ING U.S. Inc, a unit of Dutch financial services group ING Groep, filed to raise up to $100-million (U.S.) in an initial public offering as its parent complies with a European Union mandate to split its businesses.
ING Groep NV is splitting its banking and insurance operations as part of a restructuring deal with the European Commission, turning into a smaller Europe-focused bank.
ING Groep received a €10 billion ($12.71-billion U.S.) capital infusion by the Dutch Government in 2008 and has been selling assets to repay that bailout.
The group sold its U.S. online banking business ING Direct for nearly $9-billion to Capital One Financial Corp last year.

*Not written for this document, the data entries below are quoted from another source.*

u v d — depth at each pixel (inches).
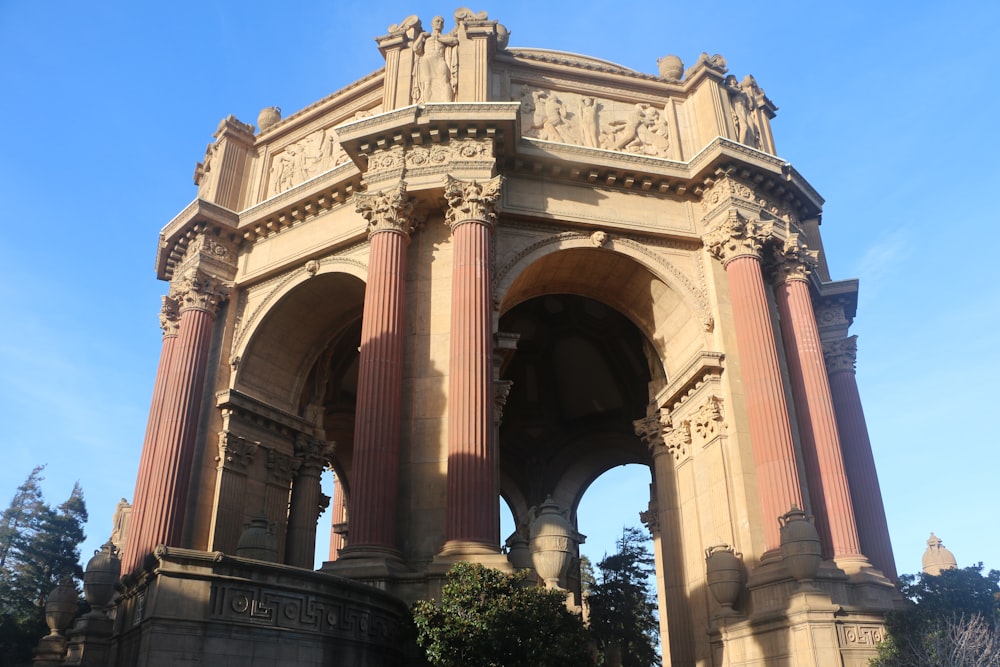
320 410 1354.6
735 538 981.2
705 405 1076.5
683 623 1107.9
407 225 1030.4
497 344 1023.0
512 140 1072.2
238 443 1168.8
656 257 1150.3
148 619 537.0
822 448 1017.5
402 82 1157.1
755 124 1286.9
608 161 1148.5
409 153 1061.1
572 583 1401.3
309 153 1327.5
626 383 1860.2
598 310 1756.9
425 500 896.9
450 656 629.0
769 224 1129.4
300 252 1200.8
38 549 2094.0
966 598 788.0
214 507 1114.1
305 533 1247.5
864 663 764.6
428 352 979.9
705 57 1270.9
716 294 1112.8
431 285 1021.2
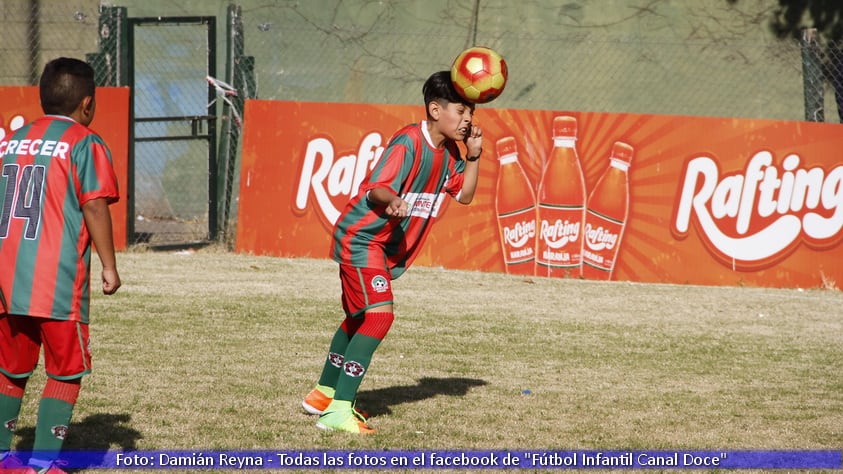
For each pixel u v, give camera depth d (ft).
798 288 62.39
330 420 26.09
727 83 84.58
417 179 26.07
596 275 62.59
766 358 39.81
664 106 84.64
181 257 62.44
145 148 76.33
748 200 62.49
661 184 62.44
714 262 62.69
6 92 62.75
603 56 84.58
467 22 84.17
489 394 31.45
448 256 63.16
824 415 29.84
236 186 75.20
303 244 64.39
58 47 79.36
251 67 75.77
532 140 62.49
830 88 83.92
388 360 36.55
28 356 21.02
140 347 36.91
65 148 20.29
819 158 62.39
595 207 62.44
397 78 83.35
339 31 82.43
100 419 26.43
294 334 40.70
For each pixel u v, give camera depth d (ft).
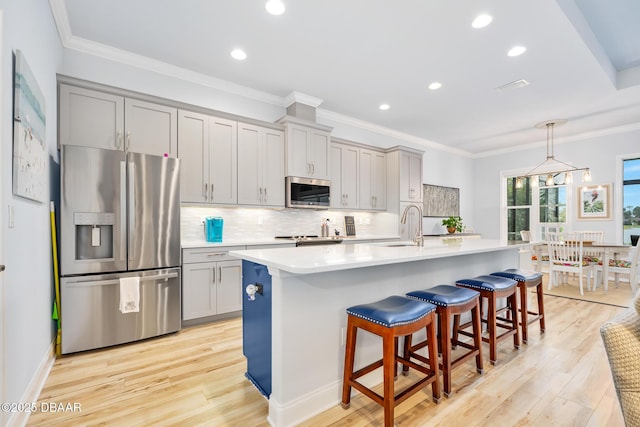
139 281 8.54
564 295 13.92
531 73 11.05
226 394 6.06
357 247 7.97
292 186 12.69
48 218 7.40
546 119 15.89
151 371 6.97
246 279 6.58
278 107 13.58
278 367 5.14
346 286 6.07
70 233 7.73
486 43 9.21
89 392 6.11
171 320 9.14
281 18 8.13
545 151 20.01
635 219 16.60
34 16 6.23
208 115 10.83
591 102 13.62
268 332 5.59
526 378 6.64
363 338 6.29
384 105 14.19
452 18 8.09
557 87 12.15
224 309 10.37
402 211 16.46
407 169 16.83
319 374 5.60
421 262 7.70
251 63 10.47
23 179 5.38
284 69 10.87
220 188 11.01
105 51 9.55
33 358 5.98
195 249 9.81
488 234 22.70
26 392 5.53
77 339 7.76
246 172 11.68
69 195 7.72
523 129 17.60
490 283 7.44
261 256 5.76
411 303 5.54
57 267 7.61
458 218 20.29
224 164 11.13
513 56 9.92
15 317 5.04
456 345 7.71
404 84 12.01
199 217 11.66
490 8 7.71
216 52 9.80
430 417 5.33
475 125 16.90
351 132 16.31
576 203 18.48
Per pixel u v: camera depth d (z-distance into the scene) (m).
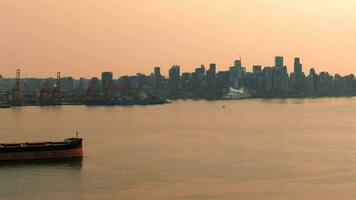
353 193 144.12
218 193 144.12
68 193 145.25
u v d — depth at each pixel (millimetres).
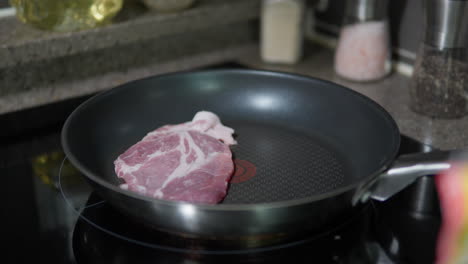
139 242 629
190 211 583
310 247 625
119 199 604
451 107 790
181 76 791
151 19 867
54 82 862
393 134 665
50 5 800
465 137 761
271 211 582
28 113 810
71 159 630
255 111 797
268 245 625
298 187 686
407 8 883
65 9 809
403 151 732
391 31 912
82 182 703
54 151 756
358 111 739
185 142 721
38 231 644
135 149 714
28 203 677
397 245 629
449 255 617
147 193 652
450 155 639
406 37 896
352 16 857
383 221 655
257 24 1004
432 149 734
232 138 749
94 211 665
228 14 924
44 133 783
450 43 756
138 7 902
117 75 898
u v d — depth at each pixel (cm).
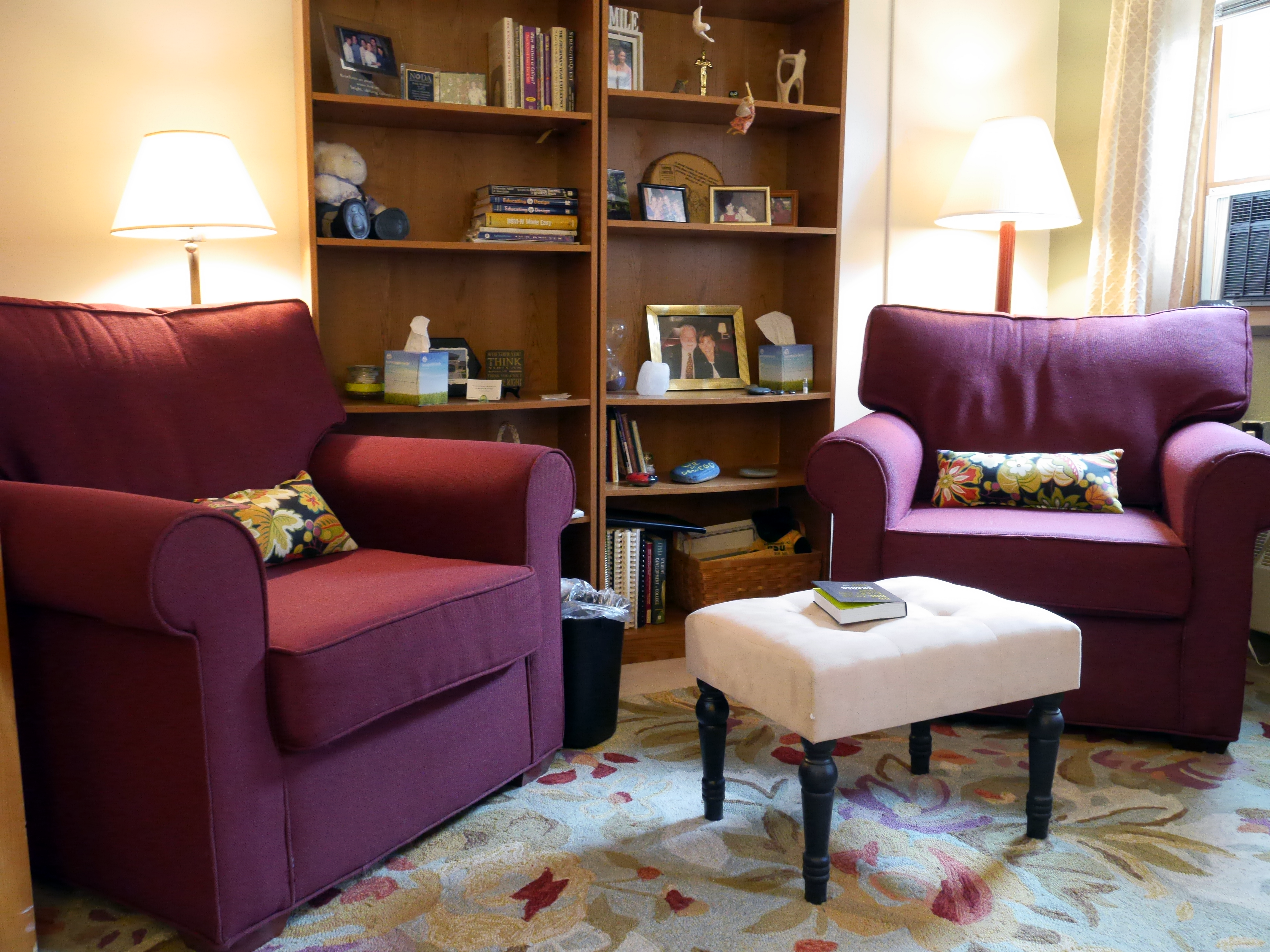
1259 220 308
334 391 239
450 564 195
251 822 145
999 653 167
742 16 312
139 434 198
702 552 310
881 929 153
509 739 195
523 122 271
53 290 251
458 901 161
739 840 180
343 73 254
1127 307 321
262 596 145
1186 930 152
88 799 153
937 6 343
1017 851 176
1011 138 306
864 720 155
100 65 250
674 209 299
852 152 337
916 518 238
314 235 247
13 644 156
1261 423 284
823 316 308
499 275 296
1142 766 210
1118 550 212
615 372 303
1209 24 300
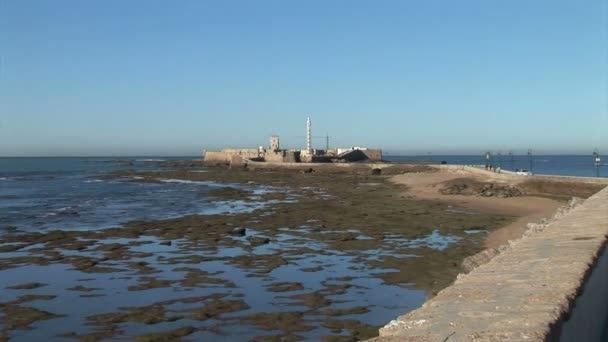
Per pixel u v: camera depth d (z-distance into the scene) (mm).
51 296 15883
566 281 4734
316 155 134000
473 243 24594
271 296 15852
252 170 115250
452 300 4340
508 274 5262
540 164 196750
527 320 3631
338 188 66438
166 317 13844
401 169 101812
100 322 13461
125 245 24547
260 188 68438
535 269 5434
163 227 30344
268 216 35562
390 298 15633
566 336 3918
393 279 17859
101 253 22594
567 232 8195
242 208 42125
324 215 35938
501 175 58312
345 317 13844
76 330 12883
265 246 24312
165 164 176250
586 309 4922
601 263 6348
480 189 52562
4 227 31125
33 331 12828
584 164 195875
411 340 3375
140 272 19016
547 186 49906
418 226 30250
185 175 101500
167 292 16328
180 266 20000
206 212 39500
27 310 14461
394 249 23344
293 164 119125
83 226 31719
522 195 47875
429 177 76312
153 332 12703
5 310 14477
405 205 42438
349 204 43906
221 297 15734
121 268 19672
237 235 27531
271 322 13414
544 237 7840
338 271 19109
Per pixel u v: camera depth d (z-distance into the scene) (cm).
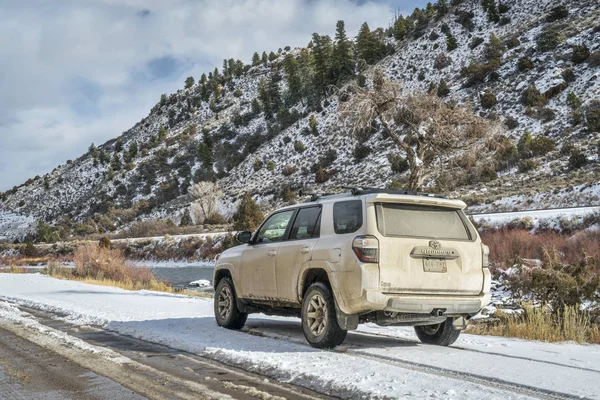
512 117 7138
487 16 11706
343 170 8619
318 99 12838
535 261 1673
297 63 14888
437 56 11231
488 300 671
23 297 1393
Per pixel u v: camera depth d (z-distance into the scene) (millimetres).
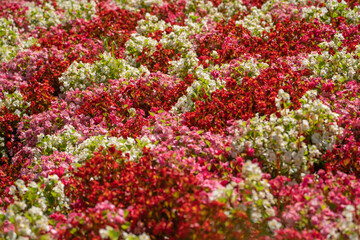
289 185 4957
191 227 4094
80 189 5219
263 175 4852
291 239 4145
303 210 4375
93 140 6270
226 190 4434
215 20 10836
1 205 5613
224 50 8352
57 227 4664
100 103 7340
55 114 7340
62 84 8664
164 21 10977
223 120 6223
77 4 12703
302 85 6637
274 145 5305
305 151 5141
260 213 4648
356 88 6582
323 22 9328
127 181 4828
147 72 8234
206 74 7316
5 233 4594
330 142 5496
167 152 5273
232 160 5629
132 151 5688
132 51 9016
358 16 9141
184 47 8969
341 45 8055
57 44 9992
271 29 9391
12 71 9352
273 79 6633
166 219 4805
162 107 7133
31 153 6855
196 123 6266
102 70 8297
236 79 7438
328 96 6555
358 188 4539
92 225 4309
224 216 4184
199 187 4723
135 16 10953
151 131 6277
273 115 5523
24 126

ING U.S., which provides insurance, retirement and investment services, named Morgan Stanley and Goldman Sachs the lead underwriters to the offering.
The U.S. unit had $445.3-billion in total assets under management and administration as of June 30. For the six months ended June, it reported a profit of $129.2-million.
In its filing with the U.S. Securities and Exchange Commission, ING U.S. said it had about 13 million individual and institutional customers.
The filing did not reveal how many shares the company planned to sell, their expected price and the exchange it would list the shares on. ING Groep shares closed at 6.70 euros on Friday.
The amount of money a company says it plans to raise in its first IPO filings is used to calculate registration fees. The final size of the IPO could be different.